The torchbearer of chillwave, Neon Indian, aka Alan Palomo, came to Pappy and Harriet’s on Thursday, Aug. 17.
For those not in the know, chillwave is a subgenre of indie filled with retro pop sounds and low tempos. As a fan told me after the show, the bass sound is right out of 1970s porn—which I guess is a micro-retro genre in itself.
Palomo packed Pappy’s with a young crowd—a more diverse group than one would normally see in Pioneertown: Cool Latino urban kids from the OC and L.A. filled the audience.
Immediately apparent was Alan Palomo’s charm. If I properly interpreted the gazes coming from some in the front row, they varied from “Marry me, please!” to “(Censored) me please, right now!” His confidence was outshined only by his smooth sashaying onstage, complemented by the incredible musicians backing him.
The show started a little after 10 p.m. “Well, this is intimate; any way of killing the front lights?” Palomo asked. The stage turned purple—making things, unfortunately for me, almost impossible to photograph.
A few drum strokes into the set, a wedge near the drummer fell to the ground—one of a series of little mishaps during the performance. Another: A few songs into the incredible show, the bass player cut his finger.
“At least the bass is red,” the lead singer noted.
As Big Dave the bouncer—an excellent bass player himself—helped tend to the bassist’s wounds, Palomo declared: “Now that I am warmed up, we can dance!”
The set list included “The Glitzy Hive,” “Dear Skorpio Magazine” and “Annie,” and Neon Indian performed with furious passion.

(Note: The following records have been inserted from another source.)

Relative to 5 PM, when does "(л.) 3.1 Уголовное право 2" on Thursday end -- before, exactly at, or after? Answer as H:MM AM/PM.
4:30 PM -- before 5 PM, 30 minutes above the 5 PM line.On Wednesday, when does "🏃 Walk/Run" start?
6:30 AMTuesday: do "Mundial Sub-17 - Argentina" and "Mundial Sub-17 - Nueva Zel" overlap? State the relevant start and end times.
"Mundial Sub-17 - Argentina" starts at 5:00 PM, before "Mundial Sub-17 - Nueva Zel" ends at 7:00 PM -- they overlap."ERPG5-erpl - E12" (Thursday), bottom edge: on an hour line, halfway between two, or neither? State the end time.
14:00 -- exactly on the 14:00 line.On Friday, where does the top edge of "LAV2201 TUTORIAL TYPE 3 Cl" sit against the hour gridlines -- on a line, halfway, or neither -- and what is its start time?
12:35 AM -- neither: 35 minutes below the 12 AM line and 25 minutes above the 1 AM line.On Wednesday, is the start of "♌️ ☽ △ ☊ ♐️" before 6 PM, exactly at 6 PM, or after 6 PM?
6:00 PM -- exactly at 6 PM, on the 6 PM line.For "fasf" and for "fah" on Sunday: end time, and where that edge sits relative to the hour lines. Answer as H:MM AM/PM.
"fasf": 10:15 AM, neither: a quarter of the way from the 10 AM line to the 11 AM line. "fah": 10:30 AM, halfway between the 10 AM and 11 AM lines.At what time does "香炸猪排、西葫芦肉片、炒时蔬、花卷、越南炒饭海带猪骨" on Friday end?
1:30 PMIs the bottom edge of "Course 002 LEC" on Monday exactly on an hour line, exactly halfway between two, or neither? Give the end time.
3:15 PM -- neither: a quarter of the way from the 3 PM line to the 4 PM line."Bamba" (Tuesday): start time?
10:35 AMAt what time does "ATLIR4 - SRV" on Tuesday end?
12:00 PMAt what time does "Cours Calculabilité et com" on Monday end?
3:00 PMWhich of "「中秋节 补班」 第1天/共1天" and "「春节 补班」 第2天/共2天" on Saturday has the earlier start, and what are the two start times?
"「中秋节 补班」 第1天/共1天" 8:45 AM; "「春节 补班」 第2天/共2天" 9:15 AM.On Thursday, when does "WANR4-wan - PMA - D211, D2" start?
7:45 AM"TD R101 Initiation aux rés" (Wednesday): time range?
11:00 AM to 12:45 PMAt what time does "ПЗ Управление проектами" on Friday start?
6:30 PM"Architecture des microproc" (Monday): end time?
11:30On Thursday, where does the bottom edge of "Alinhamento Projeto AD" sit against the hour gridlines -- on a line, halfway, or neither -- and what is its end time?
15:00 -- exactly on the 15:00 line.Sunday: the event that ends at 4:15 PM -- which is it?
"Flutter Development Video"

Palomo pumped up the crowd by saying, “Esta es para los Mexicanos que estan aqui” (“This is for the Mexicans who are here”), as he dedicated “61 Cygni Ave.”
With a “Thank you so much,” Palomo signaled that the end was near … as another piece of equipment fell.
After leaving for a slight moment, Neon Indian returned to the stage. “We gotta make that shit count!” he said as he ended the show with a precious cover of Prince’s “Pop Life.”